Description of the task
The response has to reproduce all entries exactly while excluding their pictures.

Source material
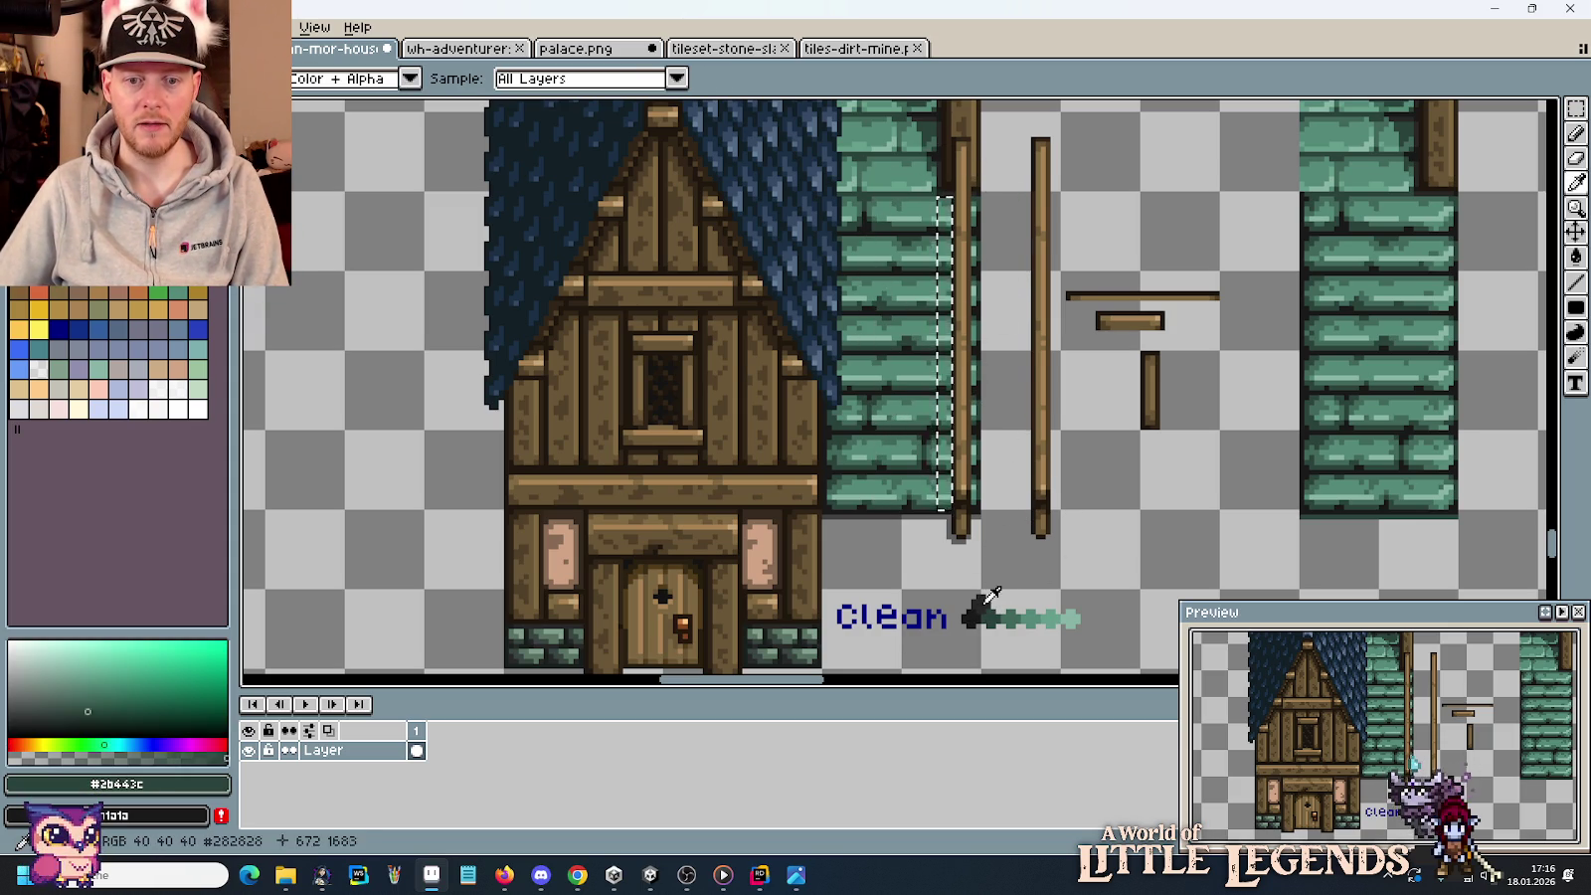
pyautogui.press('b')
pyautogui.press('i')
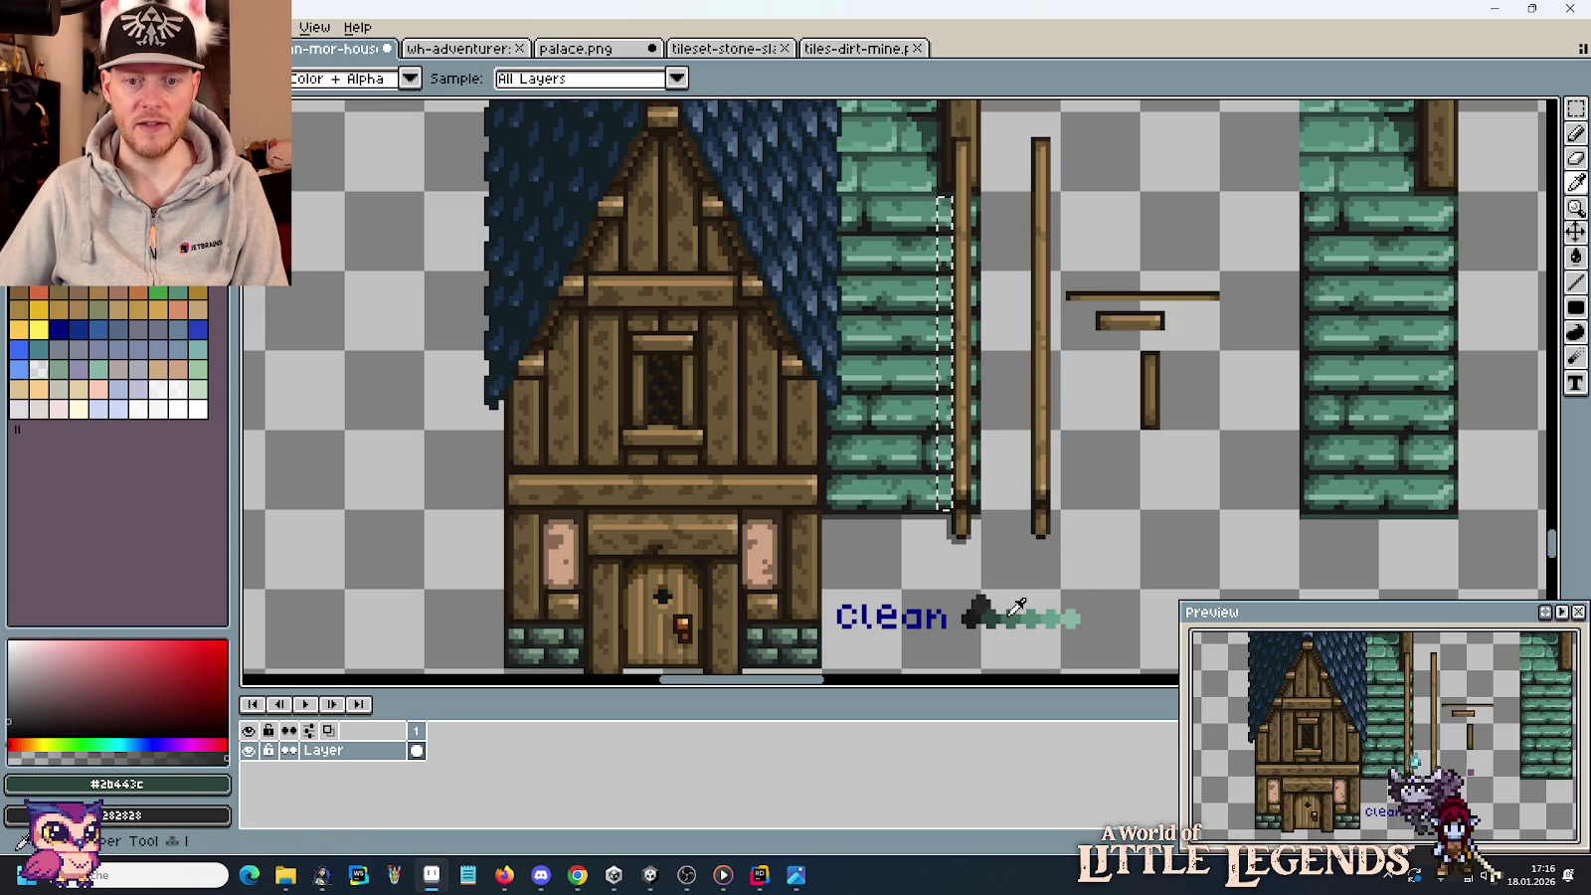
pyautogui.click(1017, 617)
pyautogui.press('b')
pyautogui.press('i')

Task solution
pyautogui.press('b')
pyautogui.press('i')
pyautogui.click(1017, 617)
pyautogui.press('b')
pyautogui.press('i')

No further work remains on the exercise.